I’ve read that manufacturing and supply chain management can be complex in the radiopharma sector due to radioisotope half-life. What strategies does Evergreen employ to address these challenges and ensure a stable supply?
I would actually like to challenge that take. The supply chain just needs to be made resilient, so that if one segment drops out, there’s another one that can take over. And the best example for that is tuna fish. Tokyo has these very famous fish markets, and in the morning you can see these giant tuna fish being auctioned off that had just come in from the sea. And two days later you can be eating that fish in your sushi on Columbus Circle in New York City. That works because of a very resilient supply chain and redundancy within that supply chain. I mean lutetium 177 has a half life of seven days, but that tuna fish has much less than that. So if it works for sushi grade tuna, then I have high hopes for radiopharmaceuticals.
How does Evergreen see its role within the broader landscape of the biotech industry? What impact do you hope to make?
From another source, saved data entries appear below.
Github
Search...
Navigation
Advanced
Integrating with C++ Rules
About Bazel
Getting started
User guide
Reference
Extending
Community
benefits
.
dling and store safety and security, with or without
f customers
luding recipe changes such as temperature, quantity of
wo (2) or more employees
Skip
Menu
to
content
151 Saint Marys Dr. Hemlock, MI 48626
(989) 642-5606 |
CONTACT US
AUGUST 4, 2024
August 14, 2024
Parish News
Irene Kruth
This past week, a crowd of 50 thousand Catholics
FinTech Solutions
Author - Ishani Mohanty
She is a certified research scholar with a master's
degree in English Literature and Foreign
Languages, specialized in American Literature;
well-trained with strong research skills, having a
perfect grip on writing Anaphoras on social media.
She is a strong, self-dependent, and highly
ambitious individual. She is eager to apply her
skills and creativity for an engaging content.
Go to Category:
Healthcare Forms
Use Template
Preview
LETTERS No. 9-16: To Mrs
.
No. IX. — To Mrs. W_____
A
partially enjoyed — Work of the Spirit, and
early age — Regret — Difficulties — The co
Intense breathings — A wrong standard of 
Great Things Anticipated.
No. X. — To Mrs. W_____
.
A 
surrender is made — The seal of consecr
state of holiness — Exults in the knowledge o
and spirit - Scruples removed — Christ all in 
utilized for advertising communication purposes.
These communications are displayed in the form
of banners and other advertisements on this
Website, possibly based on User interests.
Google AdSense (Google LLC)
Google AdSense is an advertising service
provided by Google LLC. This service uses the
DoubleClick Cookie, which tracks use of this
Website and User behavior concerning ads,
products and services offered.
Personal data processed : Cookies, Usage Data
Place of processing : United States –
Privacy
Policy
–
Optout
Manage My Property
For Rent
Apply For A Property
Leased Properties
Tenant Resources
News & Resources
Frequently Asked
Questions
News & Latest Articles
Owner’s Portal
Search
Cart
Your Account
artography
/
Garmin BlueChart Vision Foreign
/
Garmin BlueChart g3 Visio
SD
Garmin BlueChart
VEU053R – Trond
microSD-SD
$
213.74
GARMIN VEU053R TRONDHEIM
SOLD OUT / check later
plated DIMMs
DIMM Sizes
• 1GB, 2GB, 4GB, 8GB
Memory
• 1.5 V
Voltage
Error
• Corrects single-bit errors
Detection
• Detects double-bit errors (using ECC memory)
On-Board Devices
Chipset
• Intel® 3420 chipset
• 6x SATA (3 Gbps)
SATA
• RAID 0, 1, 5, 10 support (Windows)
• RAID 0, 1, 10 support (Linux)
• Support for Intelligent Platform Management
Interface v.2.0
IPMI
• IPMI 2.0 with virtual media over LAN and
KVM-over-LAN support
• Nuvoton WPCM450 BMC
So our CDMO side of the business is there to serve our customers, our diverse clinical products business is there to provide additional options to patients, and the discovery side is really to find some new medicines for previously untreatable diseases. And I mean if we succeed, that would speak for itself. So essentially it’s not our goal to create something that is useful for people on a day-to-day basis, it’s not all about the bottom line for us. And I know it’s not really the traditional startup mentality that many startups have, but we want to be old school, you know, like the 70s in that way, and really do something and make something and have a site where people work in a lab rather than at a computer.